El valor de la mía cae más bien del lado de lo sentimental y es intransferible, creo, a ninguna otra persona. Apenas tengo rarezas en ella: no soy un bibliómano. Amo los libros por lo que me dan. Me precio de conservar los ejemplares de La isla del tesoro y de Miguel Strogoff en cuyos interiores me perdí hechizado a los diez años, pues ellos –no únicamente las novelas como tales, sino esos exactos ejemplares- poseen la importancia de lo iniciático: ambos son un niño leyéndolos con pasión y siendo atrapado para siempre por el vicio de la lectura. Son muchos años realmente adquiriendo libros, así que casi toda mi vida está representada en ellos. No hay muchos firmados por sus autores, sólo si son amigos o si mi trato personal con ellos dio lugar a una ocasión lo suficientemente especial como para pedirles una dedicatoria sin parecer un cazador de autógrafos. Me ha dado siempre mucho pudor pedirle a un escritor que me dedique uno de sus libros. Algunos hay también firmados por las personas que me los regalaron. La mayoría tienen anotaciones (a lápiz siempre) que siguen un código propio de señales y remisiones. Casi todos ellos han sido vividos intensamente: tengo un trato muy personal con los libros, los quiero cerca en los periodos en que estoy leyéndolos, de ahí que lleve casi siempre uno conmigo aun en circunstancias en las que es improbable que pueda encontrar un rato para avanzar unas páginas: no importa, lo quiero cerca. Si un libro que he tomado en préstamo de la biblioteca pública empieza a gustarme demasiado, lo devuelvo y corro a comprarlo, porque no soporto la idea de que la experiencia de haberlo leído deje de pertenecerme.
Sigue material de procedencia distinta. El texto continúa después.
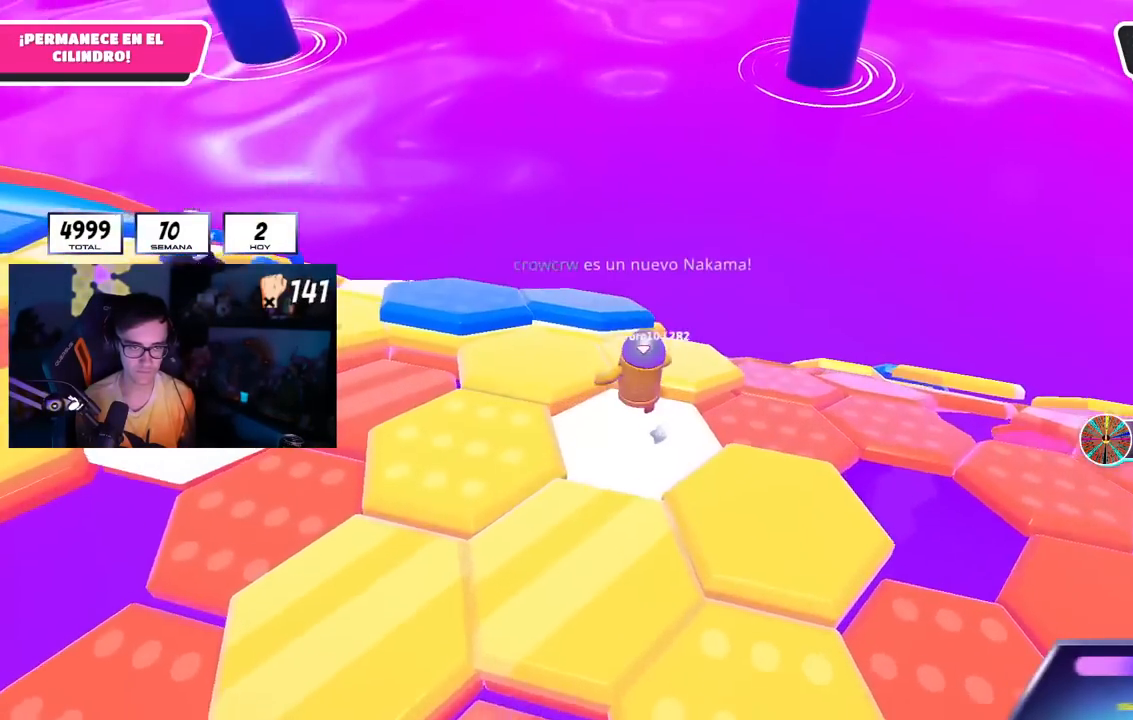
Gameplay with a controller (PlayStation layout); each line is a JSON object with the inputs held at the frame after it. "events" lists button and stick changes between this image and that frame as [ms after this image, input, new state], when the widget could be followed in between. Not read: R3.
{"buttons": ["L1"], "left_stick": "down-right", "right_stick": "down-right", "events": [[66, "CROSS", "down"], [200, "CROSS", "up"], [216, "L1", "down"], [216, "left_stick", "up"], [333, "right_stick", "down-right"], [400, "left_stick", "right"], [450, "R1", "up"], [467, "left_stick", "down-right"]]}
Dicho de otro modo: por lo que a mí respecta, el placer de la lectura es prácticamente indisociable del libro en que la llevo a cabo. Manhattan Transfer, de Dos Passos, con todo lo que significó para mí a mis diecisiete años, por ejemplo, o el inaugural Hermosos y malditos, de Fitzgerald, son esos libros que ahora reposan en mis estantes, esos y no otros (tengo además otra edición del segundo, y no significa lo mismo). Se entiende, pues, que cuando hablo de libro me refiero al “conjunto de muchas hojas de papel u otro material semejante que, encuadernadas, forman un volumen”, según definición de la Academia. Desconozco cuál pueda ser el vínculo que un lector establece con un libro electrónico, si hay alguno.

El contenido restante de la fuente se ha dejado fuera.